■ **Text block**:
------------------------------------
What are the MEng Program Requirements? An FAQ

What is the MEng Program?

The MEng Program is a five or five and a half year program that enables you to get your Bachelors and Masters degree in Course 6 simultaneously (or in sequence). You can think of it as a four-year bachelors degree and a two-year masters condensed through advanced planning and integration.

Joining MEng gives Course 6 undergraduates the advantages of being able to work on a thesis project, being able to take more classes, especially advanced, graduate ones, and study their field in more depth. It can also be useful to have a Masters degree rather than just a Bachelors degree before one enters industry or applies for doctoral programs.

In this document, the details of the graduate portion of the MEng program will be explained.

Background: Why Is The MEng Program So Complex?

When the program was designed, the intent was to make the process of combining the two degrees smooth and transparent. Unfortunately, the reality is not quite that simple. Describing a few of the reasons for this will help explain some of the complexities in the program.

Students are one reason the program has become less transparent. Many students want to get their Bachelors after four years instead of waiting until they have completed their Masters. For some, this is because they want to walk with their class at commencement, while others have parents who want them to have a degree after four years. There are also students who choose to defer MEng and go to work, for which they need their Bachelors.

Students are not the only reason why this program's implementation is not simple. The Institute adds quite a bit of complexity to the program. The rest of MIT has quite strict separations between undergraduate and graduate students. With the exception of a few basic things, once you become a grad student, different processes and rules govern your education. Having a hybrid program that combines undergraduate and graduate study does not conform to the basic structure of MIT.

The Graduate MEng Program

What is Undergraduate Vs. Graduate Status?
------------------------------------
■ **Entries provided**:
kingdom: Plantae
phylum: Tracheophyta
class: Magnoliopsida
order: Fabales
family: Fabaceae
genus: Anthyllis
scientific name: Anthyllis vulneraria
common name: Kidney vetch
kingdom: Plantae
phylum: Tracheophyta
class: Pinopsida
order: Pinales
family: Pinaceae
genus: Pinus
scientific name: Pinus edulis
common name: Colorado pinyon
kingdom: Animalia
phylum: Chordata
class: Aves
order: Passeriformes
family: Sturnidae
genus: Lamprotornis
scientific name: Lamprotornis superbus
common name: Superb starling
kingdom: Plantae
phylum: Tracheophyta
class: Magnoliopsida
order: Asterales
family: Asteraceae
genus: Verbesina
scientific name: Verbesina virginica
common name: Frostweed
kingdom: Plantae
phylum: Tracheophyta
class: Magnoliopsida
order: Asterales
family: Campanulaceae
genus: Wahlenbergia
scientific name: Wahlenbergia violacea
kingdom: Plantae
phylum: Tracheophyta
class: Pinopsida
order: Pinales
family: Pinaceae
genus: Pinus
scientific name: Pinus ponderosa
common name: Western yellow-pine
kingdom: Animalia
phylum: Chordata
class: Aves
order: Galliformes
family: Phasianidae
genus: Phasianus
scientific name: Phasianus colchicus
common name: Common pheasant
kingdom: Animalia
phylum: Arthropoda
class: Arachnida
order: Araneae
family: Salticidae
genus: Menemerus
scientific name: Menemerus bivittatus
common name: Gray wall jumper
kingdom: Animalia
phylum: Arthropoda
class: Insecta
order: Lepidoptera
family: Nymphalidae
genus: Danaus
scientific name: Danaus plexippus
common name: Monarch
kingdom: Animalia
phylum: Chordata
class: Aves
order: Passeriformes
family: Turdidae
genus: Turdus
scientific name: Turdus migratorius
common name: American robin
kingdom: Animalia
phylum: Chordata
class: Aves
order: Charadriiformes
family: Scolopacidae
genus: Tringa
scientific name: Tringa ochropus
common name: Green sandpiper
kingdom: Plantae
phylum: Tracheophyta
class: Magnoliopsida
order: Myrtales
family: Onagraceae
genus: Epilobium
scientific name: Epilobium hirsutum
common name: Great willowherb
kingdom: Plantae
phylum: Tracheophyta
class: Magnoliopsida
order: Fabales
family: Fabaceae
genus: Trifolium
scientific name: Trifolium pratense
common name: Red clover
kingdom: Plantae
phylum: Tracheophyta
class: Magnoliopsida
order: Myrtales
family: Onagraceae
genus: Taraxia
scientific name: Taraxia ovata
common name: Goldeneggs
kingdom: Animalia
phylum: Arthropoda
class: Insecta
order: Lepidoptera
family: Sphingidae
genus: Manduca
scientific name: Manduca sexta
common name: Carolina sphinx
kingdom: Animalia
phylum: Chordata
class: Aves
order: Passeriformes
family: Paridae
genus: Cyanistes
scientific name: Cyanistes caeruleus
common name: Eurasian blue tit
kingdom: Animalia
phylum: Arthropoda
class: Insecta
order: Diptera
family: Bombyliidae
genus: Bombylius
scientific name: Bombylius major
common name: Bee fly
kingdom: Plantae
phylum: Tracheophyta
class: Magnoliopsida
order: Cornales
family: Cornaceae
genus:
------------------------------------
■ **Short task A**: In the MEng FAQ, give the passage again starting with "Joining MEng gives" and going on through "for doctoral programs.", substituting "research project" for "thesis project".
■ **Short task B**: According to the MEng FAQ, how many years does the MEng Program take?
■ **Short task C**:
Decide whether each statement agrees with the MEng FAQ. Answer yes or no, and quote the words of the FAQ that settle it.
(i) The MEng Program lets students earn their Bachelors and Masters degrees in Course 6 at the same time.
(ii) The rest of MIT keeps only loose separations between undergraduate and graduate students.
(iii) Students who defer MEng to go to work need their Bachelors.

■ **Solution A**:
Joining MEng gives Course 6 undergraduates the advantages of being able to work on a research project, being able to take more classes, especially advanced, graduate ones, and study their field in more depth. It can also be useful to have a Masters degree rather than just a Bachelors degree before one enters industry or applies for doctoral programs.

■ **Solution B**: Five or five and a half years.

■ **Solution C**:
(i) Yes: "enables you to get your Bachelors and Masters degree in Course 6 simultaneously (or in sequence)"
(ii) No: "The rest of MIT has quite strict separations between undergraduate and graduate students."
(iii) Yes: "There are also students who choose to defer MEng and go to work, for which they need their Bachelors."